Kokanee are land-locked sockeye salmon. The species originates in the northern Pacific Ocean and can grow to over 2 feet in length.  

“Kokanee can create quite a following if they do well. They are really tasty when smoked. I would expect some to reach a size by 2020 for anglers to start catching them through the ice and during the open water season,” Edwards said.

Anglers have seen success by trolling for kokanee using spoons, jigs and flashers. Many sportsmen have also had success fishing for them from shore in the fall when they begin to stage and run the shorelines leading up to spawning, Edwards said.  

Kokanee will complete their entire life cycle within Lake DeSmet. Once kokanee reach maturity, the silver color of the fish will change to a deep red, the head will change to a green color and males will develop a large hump on their back and a kype, or large hook on the lower jaw.  

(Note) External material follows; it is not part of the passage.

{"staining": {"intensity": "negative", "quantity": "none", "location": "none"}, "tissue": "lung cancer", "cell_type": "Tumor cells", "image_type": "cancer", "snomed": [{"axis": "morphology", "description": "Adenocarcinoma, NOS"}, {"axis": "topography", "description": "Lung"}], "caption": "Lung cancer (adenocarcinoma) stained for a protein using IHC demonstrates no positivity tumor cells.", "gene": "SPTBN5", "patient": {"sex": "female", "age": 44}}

“Most will reach maturity at age 4, but a few might try to spawn during their third year as ‘jacks,’” Edwards said. “It is possible that they will find some shoal areas and successfully reproduce in DeSmet, but we will likely need to keep stocking to maintain a fishery. They will definitely run the shorelines in a few years and it is cool to see.”   

Game & Fish will also study the density of zooplankton within Lake DeSmet by monitoring the health and growth rate of the kokanee as they age. Zooplankton are small crustaceans that make up kokanee’s diet.   

“We hope that there’s enough of these tiny crustaceans that form the base of the aquatic food chain in a lake environment to keep the kokanee fat and growing fast,” Edwards said. “Time will tell and we may need to adjust the number stocked.  It’s exciting and we hope it adds something new and fun for people at DeSmet.”